By William Qualkinbush
CLEMSON — Sometimes wins and losses can get in the way of understanding the achievement of a team relative to expectations and external factors. In a what-have-you-done-for-me-lately society, long-term growth and sustainability are often shunned in favor of the quick fix.
In spite of an uncharacteristic loss prior to the Sweet 16 in the NCAA Tournament, Clemson women’s tennis coach Nancy Harris lauded her team’s resilience to overcome adversity and play its best games toward the end of the season.
“We never gave up,” she said. “That’s one of the things we preach.

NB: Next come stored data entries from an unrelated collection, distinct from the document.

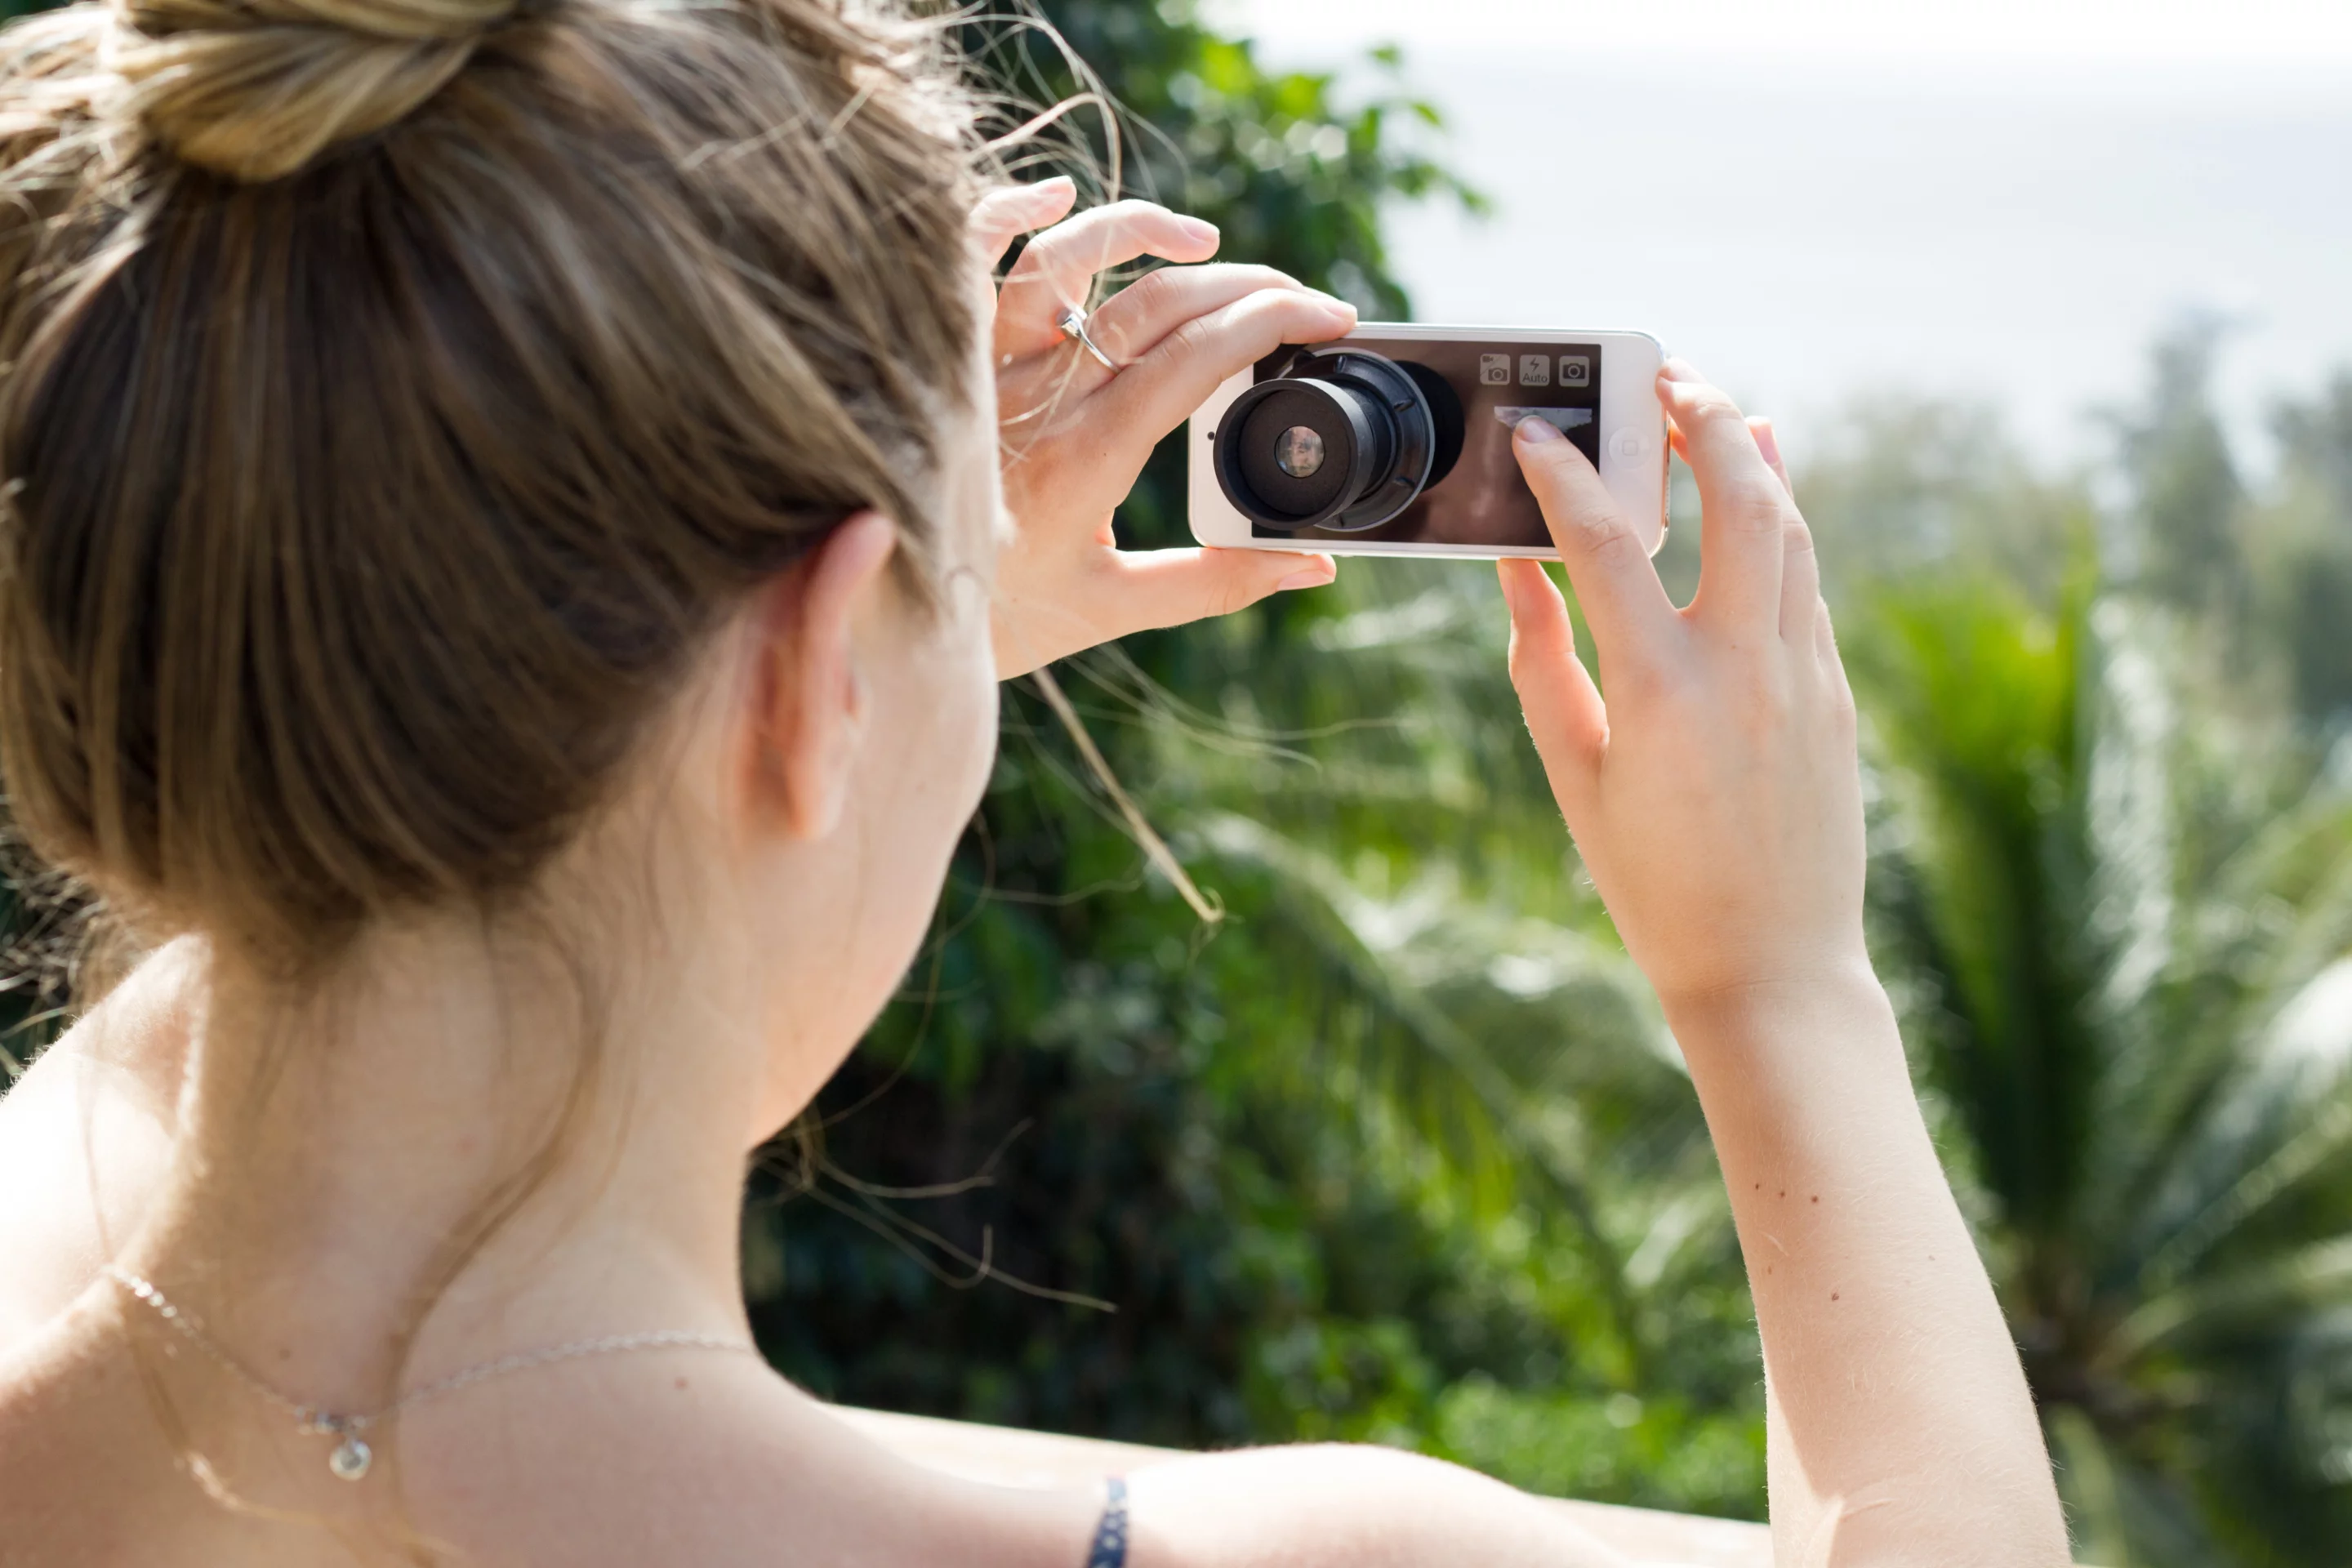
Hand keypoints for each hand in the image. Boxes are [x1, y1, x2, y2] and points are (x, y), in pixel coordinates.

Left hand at [970, 180, 1356, 679]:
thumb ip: (1217, 583)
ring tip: (1205, 245)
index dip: (1274, 321)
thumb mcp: (1115, 608)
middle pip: (1154, 301)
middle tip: (1296, 297)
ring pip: (1062, 260)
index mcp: (1088, 459)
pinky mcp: (947, 357)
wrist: (883, 620)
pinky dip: (1003, 213)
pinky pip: (965, 260)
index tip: (1325, 318)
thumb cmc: (998, 618)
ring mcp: (985, 369)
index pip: (1197, 356)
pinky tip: (1055, 196)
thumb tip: (1311, 563)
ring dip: (1141, 232)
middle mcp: (1034, 399)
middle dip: (1246, 284)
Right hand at [1498, 363, 1866, 1007]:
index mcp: (1659, 692)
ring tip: (1715, 410)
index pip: (1603, 543)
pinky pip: (1807, 580)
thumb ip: (1541, 661)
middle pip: (1739, 495)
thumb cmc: (1653, 884)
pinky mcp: (1836, 693)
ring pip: (1792, 526)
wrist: (1772, 968)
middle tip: (1662, 376)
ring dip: (1753, 455)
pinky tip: (1759, 492)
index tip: (1532, 434)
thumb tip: (1515, 570)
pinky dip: (1781, 521)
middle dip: (1701, 417)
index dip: (1560, 474)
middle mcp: (1744, 667)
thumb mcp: (1573, 774)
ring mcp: (1804, 675)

No matter what the odds are, you give your best, and what’s meant to be will be. But if you’re not always giving 100 percent, you put yourself in a position where you don’t have a chance to win.”
The Tigers’ season was not a failure by any measure. On the contrary, facing one of the nation’s toughest schedules, Harris’ squad amassed a 16-10 record and finished fourth in the Atlantic Coast Conference.
But all season long, Harris could feel there was something missing—some piece of the puzzle that kept the team from being truly elite.
“When the entire team played well at the same time, they were a top five team,” she said. “That’s how good they were when they were all connecting and playing well at the same time.
“It just seemed that they could never get a rhythm. They could never get in sync as a team. That was really my biggest challenge.”
It is difficult to achieve when there is a lack of continuity within the leadership structure of a team. Such was the case with the Clemson women’s team this season due to a rash of injuries to senior Josipa Bek, who set the all-time wins record in her final match against Georgia in the second round of the national tournament.
“That youngster never gave up,” Harris said. I just couldn’t tell you how proud I am of her. Jo has always played at Clemson with her back against the wall and been able to come up with a win.”
In Bek’s absence, fellow senior Keri Wong filled the void with a 24-12 singles record. Bek and Wong teamed up to give Clemson its first top-ranked doubles team in history this season. Harris referred to them as “two seniors we will never forget.” Senior Nelly Ciolkowski also chipped in 20 victories for the Tigers this season.
There were ample opportunities for young players to step up and take on responsibility this season, and Harris was pleased with the way her freshmen responded. Beatrice Gumulya won her final 11 matches of the season—an impressive feat for any player—and fellow freshman Romy Kolzer scored against the Bulldogs in the season’s final match.
“The freshmen, I think, were very inspiring to the rest of the team,” Harris said. “That helped our seniors and the rest of the team continue to battle through some of those difficult times.”
In addition, sophomore Klara Vyskocilova was an all-conference performer and a versatile player that filled four slots at different times this season. She and the other returners have a chance to bring about continual improvement in the women’s tennis program at Clemson, just as long as luck turns to their side next season.